From the Daily Express on 26th October 1992, I found this piece on George Zillwood March, known as ‘Zach March’ who played for Brighton from 1913 to 1922 as an outside-right.
He was born in Bosham, Sussex, on 25th October 1892, and reached the grand old age of one hundred by the time of this article by Barry Flatman:
England’s oldest living ex-League footballer was getting ready to hang up his boots even before Wembley’s famous white horse had first been shod.
Had he not chosen to work on past his retirement date, he could have drawn his pension before the birth of the Busby Babes.
By the time Gazzamania struck, he was more excited about receiving a telegram from the Queen.
By Zillwood March, ex-Brighton and Hove Albion and Portmsouth, never once resorted to ‘it was better i my days’ for his 100th birthday speech.
Zillwood, or Zach, as he was known at the Goldstone and Fratton Park either side of the First World War, proudly celebrated his century yesterday. As he looked back he said: “I was not a bad player then but I’d like to say I would have been better if I’d played today.
“When I played everyone’s role in the team was very rigid. I was the left winger and you weren’t there for anything else but getting the ball, dribbling it down the wing past the full-back and then crossing for the centre-forward.
“If you went wandering in front of the flank you’d soon get a telling off. And I would have loved to play in those lovely light boots without the big hard toe cap, kicking those nice new balls which don’t get heavy with mud and water.”
Zillwood hails from the seaside Sussex village of Bosham and was snapped up by Brighton when 21. The very next summer Jack Robson, the boss who signed him, moved to Manchester United, and wanted to take his discovery with him.
Zillwood, still working as a builder for the family firm, refused and stayed at Brighton in the South West Combination before enlisting for the Royal Sussex Regiment to fight in the trenches.

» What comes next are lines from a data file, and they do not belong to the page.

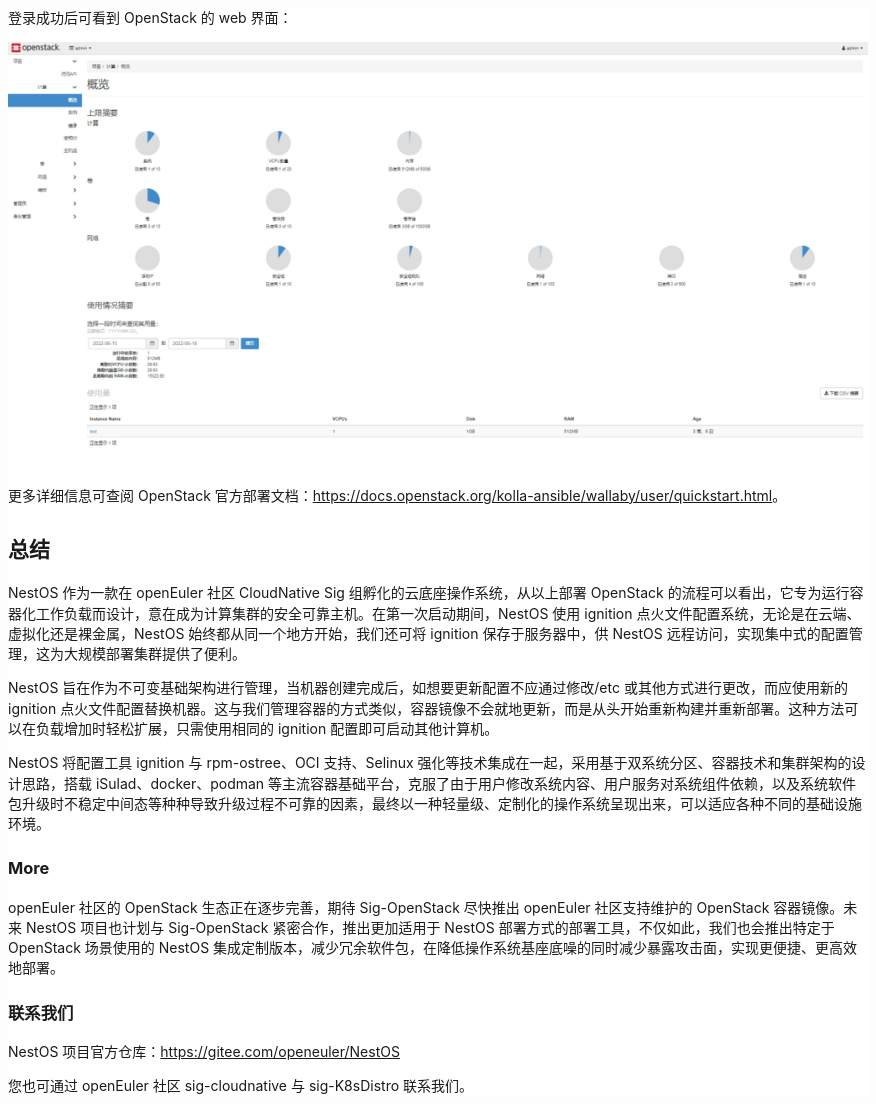 登录成功后可看到 OpenStack 的 web 界面：

![img](./image/011.png)

更多详细信息可查阅 OpenStack 官方部署文档：<https://docs.openstack.org/kolla-ansible/wallaby/user/quickstart.html>。

## 总结

NestOS 作为一款在 openEuler 社区 CloudNative Sig 组孵化的云底座操作系统，从以上部署 OpenStack 的流程可以看出，它专为运行容器化工作负载而设计，意在成为计算集群的安全可靠主机。在第一次启动期间，NestOS 使用 ignition 点火文件配置系统，无论是在云端、虚拟化还是裸金属，NestOS 始终都从同一个地方开始，我们还可将 ignition 保存于服务器中，供 NestOS 远程访问，实现集中式的配置管理，这为大规模部署集群提供了便利。

NestOS 旨在作为不可变基础架构进行管理，当机器创建完成后，如想要更新配置不应通过修改/etc 或其他方式进行更改，而应使用新的 ignition 点火文件配置替换机器。这与我们管理容器的方式类似，容器镜像不会就地更新，而是从头开始重新构建并重新部署。这种方法可以在负载增加时轻松扩展，只需使用相同的 ignition 配置即可启动其他计算机。

NestOS 将配置工具 ignition 与 rpm-ostree、OCI 支持、Selinux 强化等技术集成在一起，采用基于双系统分区、容器技术和集群架构的设计思路，搭载 iSulad、docker、podman 等主流容器基础平台，克服了由于用户修改系统内容、用户服务对系统组件依赖，以及系统软件包升级时不稳定中间态等种种导致升级过程不可靠的因素，最终以一种轻量级、定制化的操作系统呈现出来，可以适应各种不同的基础设施环境。

### More

openEuler 社区的 OpenStack 生态正在逐步完善，期待 Sig-OpenStack 尽快推出 openEuler 社区支持维护的 OpenStack 容器镜像。未来 NestOS 项目也计划与 Sig-OpenStack 紧密合作，推出更加适用于 NestOS 部署方式的部署工具，不仅如此，我们也会推出特定于 OpenStack 场景使用的 NestOS 集成定制版本，减少冗余软件包，在降低操作系统基座底噪的同时减少暴露攻击面，实现更便捷、更高效地部署。

### 联系我们

NestOS 项目官方仓库：<https://gitee.com/openeuler/NestOS>

您也可通过 openEuler 社区 sig-cloudnative 与 sig-K8sDistro 联系我们。
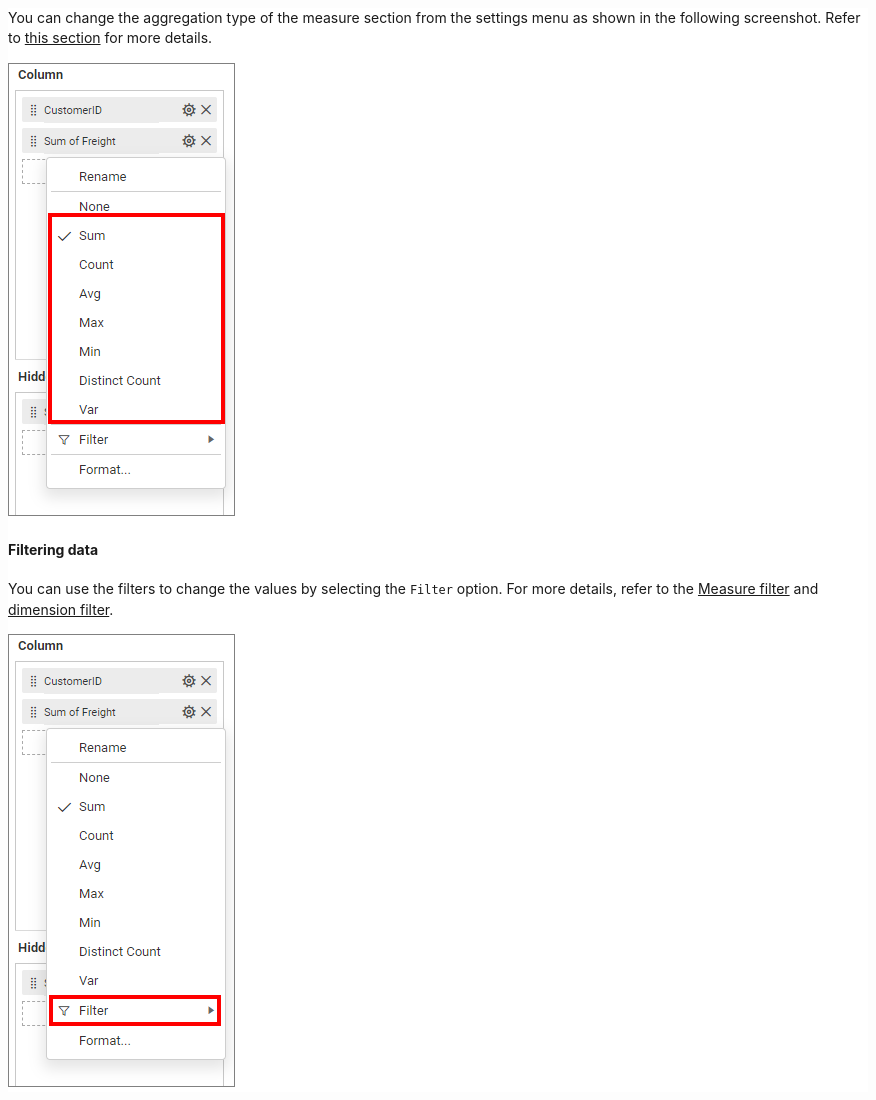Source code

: You can change the aggregation type of the measure section from the settings menu as shown in the following screenshot. Refer to [this section](/embedded-bi/visualizing-data/working-with-widgets/aggregating-value-columns-based-on-type/) for more details.

![Aggregation type](/static/assets/cloud/visualizing-data/visualization-widgets/images/grid/aggregation-type.png)

#### Filtering data

You can use the filters to change the values by selecting the `Filter` option. For more details, refer to the [Measure filter](/embedded-bi/visualizing-data/working-with-widgets/configuring-widget-filters/#configuring-filter-for-measure-column) and [dimension filter](/embedded-bi/visualizing-data/working-with-widgets/configuring-widget-filters/#configuring-filter-for-dimension-column).

![Filter option](/static/assets/cloud/visualizing-data/visualization-widgets/images/grid/filter-option.png)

Mention of war brings the only trace of anger from this happy old man. “The only people who started wars should have been left to fight them. It’s the most terrible thing I have ever seen because men just become animals.”
A hat-trick against Watford is his proudest memory, alongside being Brighton’s highest paid player at £4 a week.
Zillwood often fell prey to the full-back’s sliding tackle, a tactic he believes should be abolished.
It was the heavy lunge of one Moses Russell from Plymouth Argyle that enede his career. “I was getting a bit slower and he managed to kick me in the mouth and knock me out. I thought, ‘that’s enough'”
But Zillwood never lost his enthusiasm for the game and still watches matches on TV. “There are players in the game nowadays who have so much skill, none more than Gazza. He’s an exhibitionist, a real star.”
His theory for long life? “It’s all down to a bit of luck and enjoying yourself. I loved my football career, I loved my building work and I love life.”
March died at the grand old age of 101 in Bognor Regis on 18th September 1994.